RECORDS START
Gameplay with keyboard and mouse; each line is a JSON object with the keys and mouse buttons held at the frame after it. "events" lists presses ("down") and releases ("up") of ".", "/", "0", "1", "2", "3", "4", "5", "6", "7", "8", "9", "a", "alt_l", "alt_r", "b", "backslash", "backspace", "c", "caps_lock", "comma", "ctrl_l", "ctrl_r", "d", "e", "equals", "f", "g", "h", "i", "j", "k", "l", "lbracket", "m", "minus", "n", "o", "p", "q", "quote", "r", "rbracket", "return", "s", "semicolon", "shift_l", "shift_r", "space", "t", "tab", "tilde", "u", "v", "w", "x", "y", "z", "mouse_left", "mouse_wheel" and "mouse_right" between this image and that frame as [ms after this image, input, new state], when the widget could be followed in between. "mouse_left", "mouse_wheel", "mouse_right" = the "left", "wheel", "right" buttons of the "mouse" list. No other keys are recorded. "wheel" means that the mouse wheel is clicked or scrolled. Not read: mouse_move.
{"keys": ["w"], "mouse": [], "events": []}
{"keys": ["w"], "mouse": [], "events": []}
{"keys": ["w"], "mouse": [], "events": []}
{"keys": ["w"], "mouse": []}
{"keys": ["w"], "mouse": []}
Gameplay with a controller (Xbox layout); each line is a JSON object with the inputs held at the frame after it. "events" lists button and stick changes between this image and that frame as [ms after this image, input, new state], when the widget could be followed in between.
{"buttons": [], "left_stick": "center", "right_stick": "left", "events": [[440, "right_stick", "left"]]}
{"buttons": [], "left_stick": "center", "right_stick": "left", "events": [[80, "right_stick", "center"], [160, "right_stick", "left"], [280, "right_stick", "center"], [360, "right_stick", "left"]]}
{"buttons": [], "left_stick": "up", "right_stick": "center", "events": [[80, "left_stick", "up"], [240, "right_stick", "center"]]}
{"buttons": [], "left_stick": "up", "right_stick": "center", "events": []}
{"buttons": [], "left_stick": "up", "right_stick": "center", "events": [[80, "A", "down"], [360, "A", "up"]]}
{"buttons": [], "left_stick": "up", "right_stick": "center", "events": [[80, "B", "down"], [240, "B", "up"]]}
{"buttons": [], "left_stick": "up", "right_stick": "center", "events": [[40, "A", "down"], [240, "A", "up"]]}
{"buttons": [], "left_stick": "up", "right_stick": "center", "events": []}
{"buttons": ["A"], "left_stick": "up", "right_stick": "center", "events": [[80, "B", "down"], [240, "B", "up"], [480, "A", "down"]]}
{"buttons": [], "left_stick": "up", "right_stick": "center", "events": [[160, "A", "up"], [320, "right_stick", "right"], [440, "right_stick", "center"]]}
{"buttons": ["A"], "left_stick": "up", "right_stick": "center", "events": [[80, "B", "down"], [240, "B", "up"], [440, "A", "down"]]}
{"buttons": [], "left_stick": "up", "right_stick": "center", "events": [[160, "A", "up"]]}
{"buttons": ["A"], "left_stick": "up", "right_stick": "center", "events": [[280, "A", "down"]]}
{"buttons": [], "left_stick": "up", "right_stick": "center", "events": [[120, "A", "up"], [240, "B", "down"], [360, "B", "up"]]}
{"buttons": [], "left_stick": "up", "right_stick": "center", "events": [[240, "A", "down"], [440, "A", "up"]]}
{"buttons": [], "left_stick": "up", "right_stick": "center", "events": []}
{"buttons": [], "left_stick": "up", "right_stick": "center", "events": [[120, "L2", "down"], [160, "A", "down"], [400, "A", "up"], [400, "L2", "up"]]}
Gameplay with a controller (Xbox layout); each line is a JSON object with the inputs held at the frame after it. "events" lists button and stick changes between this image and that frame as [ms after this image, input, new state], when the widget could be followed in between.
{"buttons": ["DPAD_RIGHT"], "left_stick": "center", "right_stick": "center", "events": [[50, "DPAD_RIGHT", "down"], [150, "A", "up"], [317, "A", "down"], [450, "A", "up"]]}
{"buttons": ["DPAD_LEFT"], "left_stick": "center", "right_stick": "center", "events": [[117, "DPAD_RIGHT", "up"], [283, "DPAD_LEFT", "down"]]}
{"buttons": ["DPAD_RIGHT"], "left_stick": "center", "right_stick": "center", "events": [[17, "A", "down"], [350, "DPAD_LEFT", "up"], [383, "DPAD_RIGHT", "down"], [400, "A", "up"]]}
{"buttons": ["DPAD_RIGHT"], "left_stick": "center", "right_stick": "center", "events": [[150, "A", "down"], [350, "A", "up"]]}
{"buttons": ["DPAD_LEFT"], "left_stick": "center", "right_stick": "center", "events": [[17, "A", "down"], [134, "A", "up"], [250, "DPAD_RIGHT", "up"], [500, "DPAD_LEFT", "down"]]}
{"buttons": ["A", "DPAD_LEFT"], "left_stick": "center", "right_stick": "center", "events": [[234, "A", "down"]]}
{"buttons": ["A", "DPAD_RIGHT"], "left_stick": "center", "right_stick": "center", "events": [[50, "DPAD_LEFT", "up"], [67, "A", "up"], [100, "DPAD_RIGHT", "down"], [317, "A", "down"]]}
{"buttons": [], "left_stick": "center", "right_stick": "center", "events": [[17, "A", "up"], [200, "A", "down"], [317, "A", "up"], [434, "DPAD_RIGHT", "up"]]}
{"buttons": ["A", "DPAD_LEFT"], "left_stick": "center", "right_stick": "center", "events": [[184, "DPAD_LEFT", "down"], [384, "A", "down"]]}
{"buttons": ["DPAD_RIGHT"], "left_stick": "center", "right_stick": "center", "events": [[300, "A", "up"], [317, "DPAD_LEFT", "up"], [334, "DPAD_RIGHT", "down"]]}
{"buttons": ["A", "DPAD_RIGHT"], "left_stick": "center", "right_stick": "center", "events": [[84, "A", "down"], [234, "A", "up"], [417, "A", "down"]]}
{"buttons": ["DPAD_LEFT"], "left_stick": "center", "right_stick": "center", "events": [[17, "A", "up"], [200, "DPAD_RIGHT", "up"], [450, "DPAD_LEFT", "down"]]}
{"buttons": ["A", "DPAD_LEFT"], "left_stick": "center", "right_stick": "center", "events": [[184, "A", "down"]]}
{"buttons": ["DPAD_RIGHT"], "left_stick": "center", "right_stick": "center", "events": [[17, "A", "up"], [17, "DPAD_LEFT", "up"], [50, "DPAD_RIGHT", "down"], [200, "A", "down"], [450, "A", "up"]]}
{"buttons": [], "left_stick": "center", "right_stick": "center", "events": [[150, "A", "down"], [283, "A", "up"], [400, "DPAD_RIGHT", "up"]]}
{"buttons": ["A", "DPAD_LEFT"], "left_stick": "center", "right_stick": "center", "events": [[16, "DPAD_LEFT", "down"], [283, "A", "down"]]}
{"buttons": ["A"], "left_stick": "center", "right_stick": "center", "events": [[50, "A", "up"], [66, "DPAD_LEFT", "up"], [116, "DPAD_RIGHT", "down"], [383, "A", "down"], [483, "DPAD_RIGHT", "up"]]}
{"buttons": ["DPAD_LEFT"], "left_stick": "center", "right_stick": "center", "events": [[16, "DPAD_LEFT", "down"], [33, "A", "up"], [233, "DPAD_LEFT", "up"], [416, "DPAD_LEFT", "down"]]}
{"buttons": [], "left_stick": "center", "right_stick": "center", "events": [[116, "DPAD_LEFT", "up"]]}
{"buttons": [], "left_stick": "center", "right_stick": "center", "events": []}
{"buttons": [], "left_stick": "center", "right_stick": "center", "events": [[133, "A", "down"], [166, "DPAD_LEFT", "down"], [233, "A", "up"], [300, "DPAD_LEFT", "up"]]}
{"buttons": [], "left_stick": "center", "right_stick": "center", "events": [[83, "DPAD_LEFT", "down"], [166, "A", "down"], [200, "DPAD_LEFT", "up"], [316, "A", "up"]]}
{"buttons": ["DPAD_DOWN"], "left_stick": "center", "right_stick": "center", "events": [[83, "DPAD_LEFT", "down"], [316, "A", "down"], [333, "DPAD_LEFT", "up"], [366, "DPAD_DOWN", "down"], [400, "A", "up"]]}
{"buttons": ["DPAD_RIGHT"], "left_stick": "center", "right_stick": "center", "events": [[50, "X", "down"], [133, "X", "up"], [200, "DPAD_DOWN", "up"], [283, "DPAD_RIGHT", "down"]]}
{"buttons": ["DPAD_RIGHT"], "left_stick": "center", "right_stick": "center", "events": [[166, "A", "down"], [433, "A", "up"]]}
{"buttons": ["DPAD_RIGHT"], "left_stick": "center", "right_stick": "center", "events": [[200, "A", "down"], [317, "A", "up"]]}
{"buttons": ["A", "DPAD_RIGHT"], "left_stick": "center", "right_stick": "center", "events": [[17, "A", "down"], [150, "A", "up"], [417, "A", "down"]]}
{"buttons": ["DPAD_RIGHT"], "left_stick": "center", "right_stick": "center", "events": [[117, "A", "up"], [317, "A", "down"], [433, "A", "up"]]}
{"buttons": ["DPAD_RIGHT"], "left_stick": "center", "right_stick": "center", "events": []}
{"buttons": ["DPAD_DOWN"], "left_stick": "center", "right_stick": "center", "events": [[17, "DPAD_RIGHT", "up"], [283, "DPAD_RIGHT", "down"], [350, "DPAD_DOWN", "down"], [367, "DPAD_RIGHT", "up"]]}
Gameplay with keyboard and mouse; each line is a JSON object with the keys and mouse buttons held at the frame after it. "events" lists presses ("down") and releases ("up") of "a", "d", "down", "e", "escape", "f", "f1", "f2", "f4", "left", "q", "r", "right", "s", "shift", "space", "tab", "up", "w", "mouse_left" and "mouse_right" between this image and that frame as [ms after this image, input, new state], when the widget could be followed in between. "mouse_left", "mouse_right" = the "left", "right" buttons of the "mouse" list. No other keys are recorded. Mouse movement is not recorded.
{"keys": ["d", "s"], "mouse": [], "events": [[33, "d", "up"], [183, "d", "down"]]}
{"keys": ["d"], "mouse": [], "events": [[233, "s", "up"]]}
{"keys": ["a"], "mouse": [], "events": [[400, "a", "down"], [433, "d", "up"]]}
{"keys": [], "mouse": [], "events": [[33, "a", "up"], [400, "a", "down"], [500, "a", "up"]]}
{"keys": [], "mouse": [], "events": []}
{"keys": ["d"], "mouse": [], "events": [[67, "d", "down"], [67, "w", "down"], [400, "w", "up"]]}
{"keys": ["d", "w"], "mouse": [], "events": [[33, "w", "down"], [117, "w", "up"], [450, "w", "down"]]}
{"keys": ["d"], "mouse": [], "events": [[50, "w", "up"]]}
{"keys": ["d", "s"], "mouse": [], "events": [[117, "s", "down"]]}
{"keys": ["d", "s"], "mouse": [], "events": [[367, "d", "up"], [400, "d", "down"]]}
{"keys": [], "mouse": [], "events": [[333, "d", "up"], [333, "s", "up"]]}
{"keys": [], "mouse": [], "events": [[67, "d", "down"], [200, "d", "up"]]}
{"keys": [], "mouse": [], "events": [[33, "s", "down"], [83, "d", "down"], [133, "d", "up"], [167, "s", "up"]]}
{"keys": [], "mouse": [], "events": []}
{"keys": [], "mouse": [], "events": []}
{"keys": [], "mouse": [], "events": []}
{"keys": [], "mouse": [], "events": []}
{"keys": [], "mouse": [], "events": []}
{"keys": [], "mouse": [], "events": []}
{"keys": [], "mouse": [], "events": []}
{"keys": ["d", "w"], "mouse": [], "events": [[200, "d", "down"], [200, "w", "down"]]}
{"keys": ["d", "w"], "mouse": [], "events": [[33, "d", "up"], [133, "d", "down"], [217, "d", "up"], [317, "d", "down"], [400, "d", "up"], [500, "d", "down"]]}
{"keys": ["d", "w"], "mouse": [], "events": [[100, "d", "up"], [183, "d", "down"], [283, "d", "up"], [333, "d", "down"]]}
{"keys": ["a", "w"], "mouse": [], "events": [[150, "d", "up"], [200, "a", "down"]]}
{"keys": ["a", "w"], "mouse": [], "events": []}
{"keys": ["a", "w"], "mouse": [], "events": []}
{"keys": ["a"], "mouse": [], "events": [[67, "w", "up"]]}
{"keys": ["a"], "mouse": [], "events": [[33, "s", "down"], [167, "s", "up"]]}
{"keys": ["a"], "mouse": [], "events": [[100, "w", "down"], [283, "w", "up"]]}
RECORDS END
The answer must consist of every line in the records above that contains the word "recorded".

### RESPONSE TO THE TASK
Gameplay with keyboard and mouse; each line is a JSON object with the keys and mouse buttons held at the frame after it. "events" lists presses ("down") and releases ("up") of ".", "/", "0", "1", "2", "3", "4", "5", "6", "7", "8", "9", "a", "alt_l", "alt_r", "b", "backslash", "backspace", "c", "caps_lock", "comma", "ctrl_l", "ctrl_r", "d", "e", "equals", "f", "g", "h", "i", "j", "k", "l", "lbracket", "m", "minus", "n", "o", "p", "q", "quote", "r", "rbracket", "return", "s", "semicolon", "shift_l", "shift_r", "space", "t", "tab", "tilde", "u", "v", "w", "x", "y", "z", "mouse_left", "mouse_wheel" and "mouse_right" between this image and that frame as [ms after this image, input, new state], when the widget could be followed in between. "mouse_left", "mouse_wheel", "mouse_right" = the "left", "wheel", "right" buttons of the "mouse" list. No other keys are recorded. "wheel" means that the mouse wheel is clicked or scrolled. Not read: mouse_move.
Gameplay with keyboard and mouse; each line is a JSON object with the keys and mouse buttons held at the frame after it. "events" lists presses ("down") and releases ("up") of "a", "d", "down", "e", "escape", "f", "f1", "f2", "f4", "left", "q", "r", "right", "s", "shift", "space", "tab", "up", "w", "mouse_left" and "mouse_right" between this image and that frame as [ms after this image, input, new state], when the widget could be followed in between. "mouse_left", "mouse_right" = the "left", "right" buttons of the "mouse" list. No other keys are recorded. Mouse movement is not recorded.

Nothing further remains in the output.